Central Bank interest rates affect the interest that customers pay on mortgages, personal loans, credit card debt, and any other type of central bank loan. These rates are determined by the central bank authority for each jurisdiction and change regularly to reflect current market conditions.
In the past, decisions to dramatically change interest rates have had a knock-on effect on the crypto market. In this article, we will take a look at how the recent European Central Bank (ECB) interest rate decisions have affected the crypto space.
About The European Interest Rate Decision
The European Central Bank announced its most recent interest rate decisions on March 16th. The decision affected the interest rates in 19 different European countries including Austria, Belgium, Croatia, France, Germany, Greece, Italy, and others.

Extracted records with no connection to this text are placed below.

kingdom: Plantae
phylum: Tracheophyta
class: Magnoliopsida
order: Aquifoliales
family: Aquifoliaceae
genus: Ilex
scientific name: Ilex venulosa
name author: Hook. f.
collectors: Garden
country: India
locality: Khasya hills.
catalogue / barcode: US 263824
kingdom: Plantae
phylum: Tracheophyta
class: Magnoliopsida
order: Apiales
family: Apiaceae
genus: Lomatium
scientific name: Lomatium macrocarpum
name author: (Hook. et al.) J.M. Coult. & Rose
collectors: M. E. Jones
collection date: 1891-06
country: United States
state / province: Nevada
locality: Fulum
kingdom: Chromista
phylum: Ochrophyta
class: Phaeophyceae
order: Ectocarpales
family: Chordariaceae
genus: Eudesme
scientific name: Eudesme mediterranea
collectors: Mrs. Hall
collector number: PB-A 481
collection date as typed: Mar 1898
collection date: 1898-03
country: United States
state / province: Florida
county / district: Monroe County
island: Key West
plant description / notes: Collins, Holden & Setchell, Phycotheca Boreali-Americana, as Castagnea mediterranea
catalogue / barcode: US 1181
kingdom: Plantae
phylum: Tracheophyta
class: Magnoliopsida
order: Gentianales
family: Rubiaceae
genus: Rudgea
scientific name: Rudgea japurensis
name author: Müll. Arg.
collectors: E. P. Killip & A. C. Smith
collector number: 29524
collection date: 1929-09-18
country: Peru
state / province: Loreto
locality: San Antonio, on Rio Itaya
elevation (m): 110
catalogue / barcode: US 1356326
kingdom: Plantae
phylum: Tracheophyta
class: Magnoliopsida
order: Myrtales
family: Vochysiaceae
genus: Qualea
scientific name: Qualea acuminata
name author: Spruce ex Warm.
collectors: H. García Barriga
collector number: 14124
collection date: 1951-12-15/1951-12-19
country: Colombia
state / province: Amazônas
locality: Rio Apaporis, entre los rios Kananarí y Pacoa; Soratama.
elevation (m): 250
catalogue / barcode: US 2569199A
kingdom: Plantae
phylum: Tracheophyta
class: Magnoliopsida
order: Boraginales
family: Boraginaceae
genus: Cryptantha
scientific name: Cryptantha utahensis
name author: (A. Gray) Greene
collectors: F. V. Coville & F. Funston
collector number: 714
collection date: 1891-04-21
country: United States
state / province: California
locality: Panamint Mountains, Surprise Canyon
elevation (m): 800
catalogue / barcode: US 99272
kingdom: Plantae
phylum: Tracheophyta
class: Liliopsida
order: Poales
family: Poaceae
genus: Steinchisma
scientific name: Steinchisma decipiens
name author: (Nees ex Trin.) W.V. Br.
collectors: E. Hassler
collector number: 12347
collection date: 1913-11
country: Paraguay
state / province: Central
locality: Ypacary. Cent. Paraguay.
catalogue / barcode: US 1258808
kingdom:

As a result, the decisions that were made on the 16th of March were highly anticipated.
The interest decision was made by the governing council of the ECB. The final decision was based on a number of factors including current levels of inflation, supply and demand of loans, and economic stability.
The ECB decided to raise 3 key interest rates by 50 basis points in an attempt to eventually return inflation to a 2% level. This came as no surprise to market watchers who predicted that the rates would be hiked. The governing council of the ECB is currently monitoring inflation and is reportedly prepared to take further action if needed. It is hoped that inflation will reach 2.1% by 2025.
How Did The ECB Interest Rate Decision Affect The Crypto Market?
The crypto market has been experiencing a bull run in the past few weeks with Bitcoin hitting a yearly high of $28k. The ECB interest rate decision did not appear to impact this trend and any effects that may have been felt by the decision were most likely muted by the collapse of Silicon Valley Bank.
The crypto market is currently very volatile which makes it difficult to determine the exact cause of price fluctuations and movements. Nevertheless, the announcement of the decision did not seem to derail crypto’s current run. According to the economic calendar, there are a number of events coming up that cryptocurrency investors should be aware of. These include further interest rate decisions that are set to be made by the SEC in April as well as crypto regulatory decisions that are currently being discussed by countries including China and the UK. Investors should keep an eye on potential progression and be prepared to change their portfolios accordingly.
The Future Looks Volatile for Crypto
The crypto market is currently very volatile and factors, such as global news, have the power to cause big fluctuations. On one hand, the lack of trust in the current banking system helped Bitcoin to maintain its bull run. On the other hand, volatile markets are incredibly risky and the news cannot be used to determine future prices.
Overall, interest rate decisions have had a history of impacting the crypto market. However, the recent ECB decision rate was overpowered by the fall of Silicon Valley Bank, which sent Bitcoin on a bull run. Investors should still be careful to watch economic events so that they are prepared for events that could impact the crypto market.